Alejandro frunció el ceño, su mirada se endureció, y el aire entre ellos se cargó de amenaza.
—Hazlo, Isabel —dijo, su tono bajo y peligroso—. Porque eres mía, y debes hacer todo lo que yo diga. Si no lo haces, tendrás que atenerte a las consecuencias.
Isabel no se movió ni un centímetro. La furia ardía en su pecho, la humillación se convertía en una llama imparable.
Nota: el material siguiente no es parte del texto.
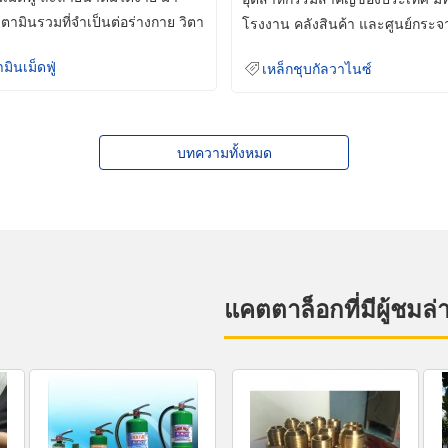
ิตามินรวมที่จำเป็นต่อร่างกาย วิตา
โรงงาน คลังสินค้า และศูนย์กระจ
สินค้าจำนวนมาก
ามินเม็ดฟู่
เหล็กชุบกัลวาไนซ์
บทความทั้งหมด
แคตตาล็อกที่มีผู้ชมล่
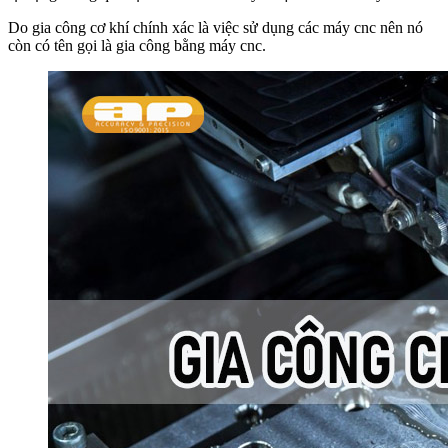
Do gia công cơ khí chính xác là việc sử dụng các máy cnc nên nó
còn có tên gọi là gia công bằng máy cnc.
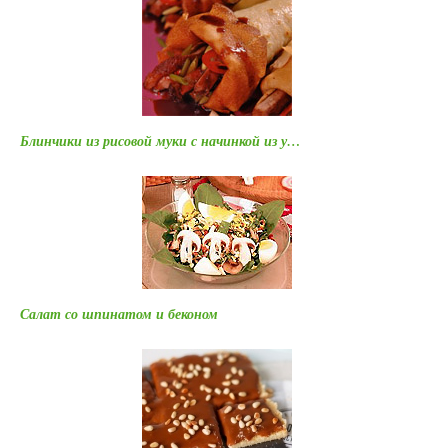
Блинчики из рисовой муки с начинкой из у…
Салат со шпинатом и беконом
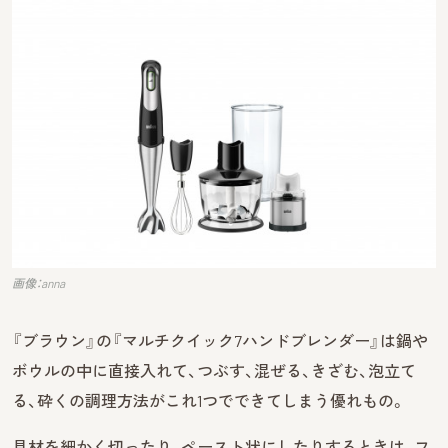
画像：anna
『ブラウン』の『マルチクイック7ハンドブレンダー』は鍋や
ボウルの中に直接入れて、つぶす、混ぜる、きざむ、泡立て
る、砕くの調理方法がこれ1つでできてしまう優れもの。
具材を細かく切ったり、ペースト状にしたりするときは、フ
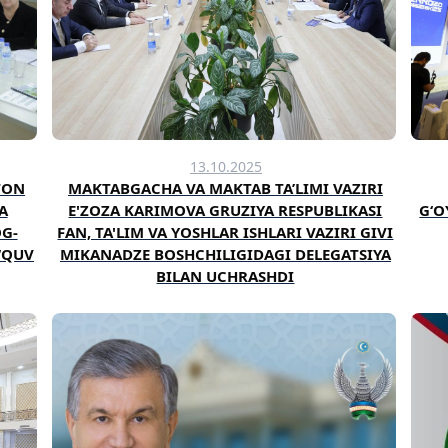
13.10.2025
TON
MAKTABGACHA VA MAKTAB TA’LIMI VAZIRI
A
E'ZOZA KARIMOVA GRUZIYA RESPUBLIKASI
G‘O
G-
FAN, TA'LIM VA YOSHLAR ISHLARI VAZIRI GIVI
‘QUV
MIKANADZE BOSHCHILIGIDAGI DELEGATSIYA
BILAN UCHRASHDI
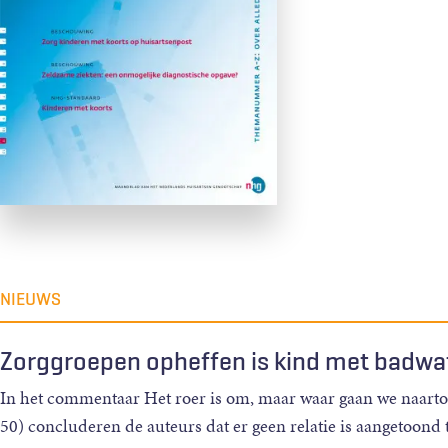
NIEUWS
Zorggroepen opheffen is kind met badw
In het commentaar Het roer is om, maar waar gaan we naarto
50) concluderen de auteurs dat er geen relatie is aangetoond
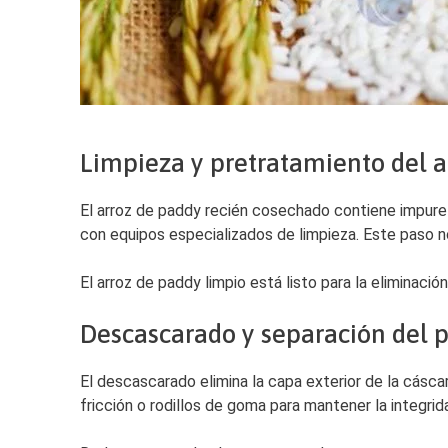
Limpieza y pretratamiento del a
El arroz de paddy recién cosechado contiene impurez
con equipos especializados de limpieza. Este paso no
El arroz de paddy limpio está listo para la eliminación
Descascarado y separación del 
El descascarado elimina la capa exterior de la cásca
fricción o rodillos de goma para mantener la integrid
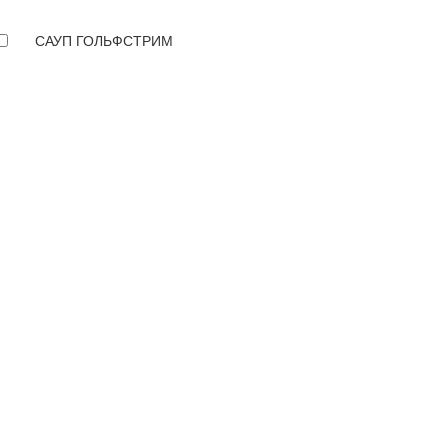
САУП ГОЛЬФСТРИМ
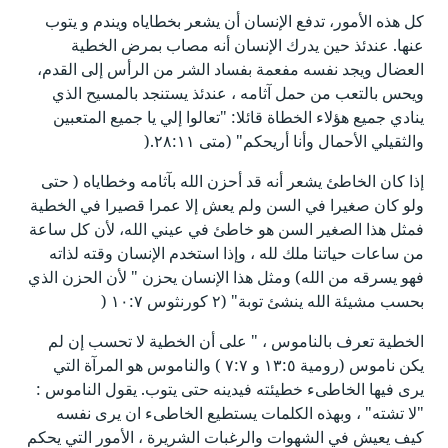
كل هذه الأمور، تدفع الإنسان أن يشعر بخطاياه ويندم و يتوب
عنها. عندئذ حين يدرك الإنسان أنه مصاب بمرض الخطية
العضال ويجد نفسه مفعمة بفساد الشر من الرأس إلى القدم،
ويحس بالتعب من حمل آثامه ، عندئذ يستنجد بالمسيح الذي
ينادي جميع هؤلاء الخطاة قائلا: "تعالوا إلي يا جميع المتعبين
والثقيلي الأحمال وأنا أريحكم" (متى ٢٨:١١.(
إذا كان الخاطئ يشعر أنه قد أحزن الله بآثامه وخطاياه ( حتى
ولو كان صغيرا في السن ولم يعش إلا عمرا قصيرا في الخطية
فمثل هذا الصغير السن هو خاطئ في عيني الله، لأن كل ساعة
من ساعات حياتنا ملك لله ، وإذا استخدم الإنسان وقته لذاته
فهو يسرقه من الله) ومثل هذا الإنسان يحزن " لأن الحزن الذي
بحسب مشيئة الله ينشئ توبة" (٢ كورنثوس ١٠:٧ (
الخطية تعرف بالناموس ، " على أن الخطية لا تحسب إن لم
يكن ناموس (رومية ١٣:٥ و ٧:٧ ) والناموس هو المرآة التي
يرى فيها الخاطىء خطيئته فيدينه حتى يتوب. يقول الناموس :
"لا تشته" ، وبهذه الكلمات يستطيع الخاطىء ان يرى نفسه
كيف يعيش في الشهوات والرغبات الشريرة ، الأمور التي يحكم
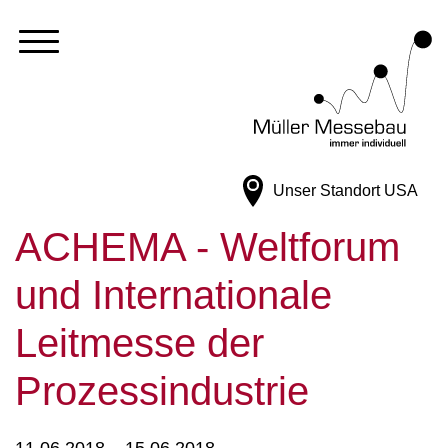
Unser Standort
USA
ACHEMA - Weltforum
und Internationale
Leitmesse der
Prozessindustrie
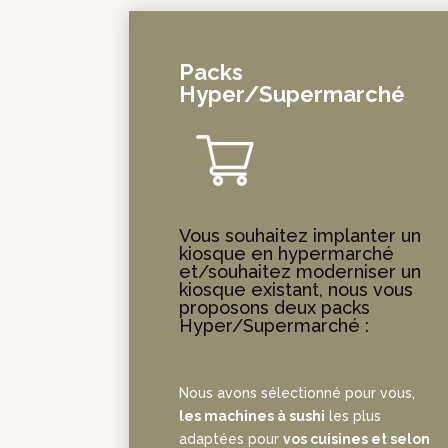
Packs
Hyper/Supermarché
Vous souhaitez implanter un
kiosque en hypermarché
et/souhaitez moderniser un
kiosque existant, nous vous
proposons deux packs
Hyper/Supermarché :
Nous avons sélectionné pour vous,
les machines à sushi
les plus
adaptées pour
vos cuisines et selon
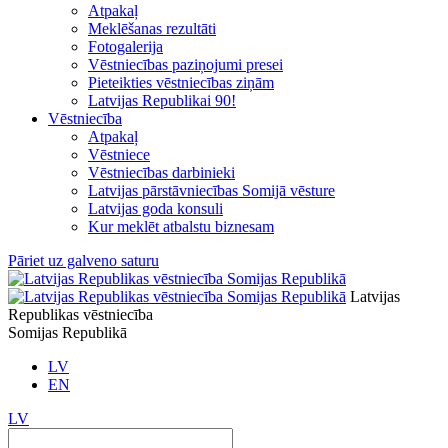
Atpakaļ
Meklēšanas rezultāti
Fotogalerija
Vēstniecības paziņojumi presei
Pieteikties vēstniecības ziņām
Latvijas Republikai 90!
Vēstniecība
Atpakaļ
Vēstniece
Vēstniecības darbinieki
Latvijas pārstāvniecības Somijā vēsture
Latvijas goda konsuli
Kur meklēt atbalstu biznesam
Pāriet uz galveno saturu
Latvijas
Republikas vēstniecība
Somijas Republikā
LV
EN
LV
—No soy tuya, Alejandro —le dijo, su voz llena de veneno—. Y no voy a hacer lo que tú me digas. Soy una mujer, no una... cosa para que me pongas a tus pies.
—Eres mía, te guste o no. Estás atada a mí, y me darás algo mucho más útil que berrinches y escenitas. No tienes otra salida que obedecerme. ¿Lo has entendido? —dijo él.
Isabel no le respondió, pero le sostuvo la mirada. No se iba a dejar intimidar ni por él ni por nadie.
El desprecio en los ojos de Alejandro no pasó desapercibido. Se acerco de prisa y la sujetó con fuerza del brazo.
—Ahora vete y deja de hacer el ridículo —le ordenó.
Isabel, con los dientes apretados, sintió que las lágrimas amenazaban con brotar, pero no las dejaría salir. No más humillación.
—Me voy... —susurró, casi como si esas palabras fueran su única salvación—. Pero tú te vas conmigo —añadió entre dientes, mirando con furia a sus ojos vacíos.
La indiferencia de Alejandro fue inmediata. Su rostro se endureció aún más, y la indiferencia que transmitió en su mirada dolió más que cualquier palabra.
—No seas absurda, Isabel —dijo, su voz gélida como un cuchillo afilado—. Deja de comportarte como una estúpida y lárgate con Jairo.
La mención de Jairo hizo que Isabel respirara más rápido, como si intentara llenarse de aire limpio, pero algo dentro de ella no entendía. ¿Por qué? ¿Por qué se había casado con ella?
—¿Por qué te urgía tanto casarte conmigo si ya tenías a otra mujer? —preguntó, el susurro de su voz estaba cargado de confusión y furia—. No lo entiendo.
Alejandro la soltó y cruzó los brazos sobre el pecho en señal de superioridad.
—Porque tú solo eres un medio para un fin. —Su frialdad la atravesó como un rayo.
—No soy un objeto, imbécil —le escupió, su cuerpo vibrando con la furia acumulada. Y antes de que pudiera pensar en las consecuencias, su mano voló hacia la cara de Alejandro.
El golpe resonó en la calle como un trueno. La bofetada, llena de rabia, rebotó en su mejilla con un sonido explosivo. Valentina soltó un grito de asombro, y todo se congeló en ese instante.
Isabel sintió cómo todo su ser se liberaba, pero Valentina no tardó en reaccionar. Con un rugido de furia, avanzó hacia ella, lista para lanzarse sobre ella. Pero antes de que pudiera tocarla, Alejandro extendió el brazo, deteniéndola con una simple orden.
—No te rebajes, Valentina —dijo, su voz fría y firme, como un comando al que ella no podía desobedecer.
Luego, mirando a Isabel con total desdén, hizo un gesto con la cabeza, y el guardaespaldas apareció, como siempre, al servicio de su indiferencia.
—Llévatela de aquí —ordenó, como si fuera solo un mandado. Su tono le desgarró el alma.
El guardaespaldas la sujetó con fuerza, impidiéndole moverse, mientras ella luchaba con todas sus fuerzas. En su mente, todo se desmoronaba. No era suficiente que la tratara como si no fuera nada, ahora la arrastraban como a una prisionera.
Isabel no dijo una sola palabra. No hacía falta. Sus ojos, llenos de rabia, hablaban por ella. Miró a Alejandro, su figura impasible, su expresión indiferente.
Oficialmente, Alejandro Castillo es un grandísimo imbécil.